Australian government bonds slid after the Reserve Bank said the inflation outlook had allowed it to lower the overnight cash rate by a quarter percentage point to 2.5 percent, while damping expectations for further reductions. New Zealand’s dollar gained against most major peers after the nation’s government said the economy will avoid any immediate harm from the suspension of sales of some dairy products to China.
“They haven’t said that they have more room to cut rates,” said David Forrester, a Singapore-based senior vice president for Group of 10 currency strategy at Macquarie Bank Ltd. “It’s considered more of a neutral bias than an easing bias. I think we’ll see a squeeze” higher in the Aussie.
Australia’s dollar rose 0.6 percent to 89.79 U.S. cents as of 5:16 p.m. in Sydney from yesterday, when it touched 88.48, the least since August 2010. It gained 0.7 percent to 88.40 yen.
The yield on the benchmark 10-year (GACGB10) government note rose 12 basis points, or 0.12 percentage point, to 3.71 percent.
RBA Governor Glenn Stevens said in a statement that the board “will continue to assess the outlook and adjust policy as needed to foster sustainable growth in demand and inflation outcomes consistent with the inflation target over time.”
“It is possible that the exchange rate will depreciate further over time, which would help to foster a rebalancing of growth in the economy,” the statement also said.
The Australian dollar sank 11 percent in 2013 through yesterday, the sharpest drop among 10 developed market currencies tracked by Bloomberg Correlation Weighted Indexes.
“The RBA has made very clear that the move we’ve had in the currency to date doesn’t have a significant impact in terms of their medium-term inflation outlook,” said Ray Attrill, the Sydney-based global co-head of currency strategy at National Australia Bank Ltd. “As far as they’re concerned, it’s ‘bring it on’ with respect to a still-weaker Aussie dollar.”
The reduction was the second this year, and extends an easing cycle that began in November 2011, when the benchmark rate was lowered from 4.75 percent. Today’s decision was predicted by 26 of 27 economists surveyed by Bloomberg News, with the sole dissenter forecasting no change.
Stevens is trying to stimulate growth in manufacturing, construction and retail as a record mining-investment boom wanes and the economic outlook remains clouded in China, Australia’s biggest trading partner.
Australia’s trade surplus was A$602 million ($541 million) in June, from a downwardly revised A$507 million the month before, the Bureau of Statistics said today. The median economist estimate was for a A$804 million surplus. The value of iron ore exports fell to A$5.4 million from A$5.8 million.
The economy’s adjustment away from mining-led growth has been hampered by a record period of strength for the Aussie dollar, which traded above $1 for a 10-month stretch that ended in May.
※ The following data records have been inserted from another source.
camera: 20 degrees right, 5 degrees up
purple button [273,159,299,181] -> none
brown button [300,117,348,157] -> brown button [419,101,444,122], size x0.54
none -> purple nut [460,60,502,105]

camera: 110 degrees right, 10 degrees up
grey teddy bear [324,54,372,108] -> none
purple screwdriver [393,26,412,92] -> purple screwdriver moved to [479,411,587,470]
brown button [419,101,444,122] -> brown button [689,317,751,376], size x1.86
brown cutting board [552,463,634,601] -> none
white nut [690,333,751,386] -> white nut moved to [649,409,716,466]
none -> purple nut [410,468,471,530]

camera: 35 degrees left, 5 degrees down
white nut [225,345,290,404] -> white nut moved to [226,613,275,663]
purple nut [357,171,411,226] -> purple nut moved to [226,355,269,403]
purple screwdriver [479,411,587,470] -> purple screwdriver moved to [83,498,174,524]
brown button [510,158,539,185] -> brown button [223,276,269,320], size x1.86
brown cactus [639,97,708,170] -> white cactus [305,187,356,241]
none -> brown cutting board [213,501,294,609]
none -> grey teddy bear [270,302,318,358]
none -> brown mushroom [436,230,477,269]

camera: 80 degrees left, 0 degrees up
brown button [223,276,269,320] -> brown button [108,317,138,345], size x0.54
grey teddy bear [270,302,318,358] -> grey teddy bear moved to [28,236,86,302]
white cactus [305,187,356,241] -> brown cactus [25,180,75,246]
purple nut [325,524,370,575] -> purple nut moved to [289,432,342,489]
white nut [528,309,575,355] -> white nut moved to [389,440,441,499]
The currency will buy 90 U.S. cents by Dec. 31, according to the median of estimates compiled by Bloomberg.
Australia’s real exchange rate is overvalued by between 5 percent to 15 percent despite recent declines, according to an International Monetary Fund report dated June 20 and released this month. The Aussie closed trading at 91.97 cents on June 20.
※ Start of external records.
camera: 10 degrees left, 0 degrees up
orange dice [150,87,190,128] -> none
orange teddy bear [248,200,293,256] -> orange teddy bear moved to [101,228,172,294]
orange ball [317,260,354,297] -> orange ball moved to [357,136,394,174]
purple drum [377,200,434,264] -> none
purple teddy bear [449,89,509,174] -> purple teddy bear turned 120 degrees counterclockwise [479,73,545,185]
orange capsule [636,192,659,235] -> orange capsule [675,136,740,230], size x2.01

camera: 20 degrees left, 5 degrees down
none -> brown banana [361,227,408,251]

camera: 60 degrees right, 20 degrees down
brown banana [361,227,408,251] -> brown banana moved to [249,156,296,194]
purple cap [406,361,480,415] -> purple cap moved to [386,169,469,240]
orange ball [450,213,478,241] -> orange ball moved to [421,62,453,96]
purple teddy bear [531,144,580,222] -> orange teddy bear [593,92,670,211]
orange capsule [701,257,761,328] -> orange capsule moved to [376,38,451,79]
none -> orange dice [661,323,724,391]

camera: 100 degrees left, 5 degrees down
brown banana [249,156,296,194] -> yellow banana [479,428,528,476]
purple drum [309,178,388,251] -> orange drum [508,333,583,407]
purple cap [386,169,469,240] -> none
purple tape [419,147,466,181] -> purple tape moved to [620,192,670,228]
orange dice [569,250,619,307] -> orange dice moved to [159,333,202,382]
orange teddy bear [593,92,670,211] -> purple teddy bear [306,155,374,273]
The RBA’s trade-weighted index, which tracks the nation’s currency against peers from 21 trading partners, dropped 11 percent this year through Aug. 2. It reached as high as 80.2 on April 12, the most since 1985.
Traders held record positions betting on declines in the Aussie versus the U.S. dollar last week, figures from the Washington-based Commodity Futures Trading Commission showed. The difference in the number of wagers by hedge funds and other large speculators on a drop compared with those on a gain -- so-called net shorts -- was 72,573 on July 30, compared with shorts of 63,982 a week earlier.
New Zealand’s currency rebounded versus the greenback after the nation’s government said it expects the economy will avoid any immediate harm from suspension of sales of some dairy products to China after the identification of a bacterial contamination that could cause botulism.
“The immediate damage economically to New Zealand is extremely limited,” Trade Minister Tim Groser told Bloomberg Television’s Rishaad Salamat in an interview today.
China imposed a ban on imports of whey powder and another ingredient made from whey protein concentrate, after Fonterra Cooperative Group Ltd., the world’s largest dairy exporter, said on Aug. 3 it had found contamination in a batch of the concentrate.
“While reputational issues will linger, if the issue doesn’t re-escalate, markets will quickly move on,” David Croy, a Wellington-based researcher at ANZ National Bank Ltd., wrote in research today. “With anecdotes and leading indicators all generally positive, and carry still attractive, NZD looks set to hold the bid.”
New Zealand’s dollar rose 0.5 percent to 78.60 U.S. cents, and gained 0.7 percent to 77.41 yen.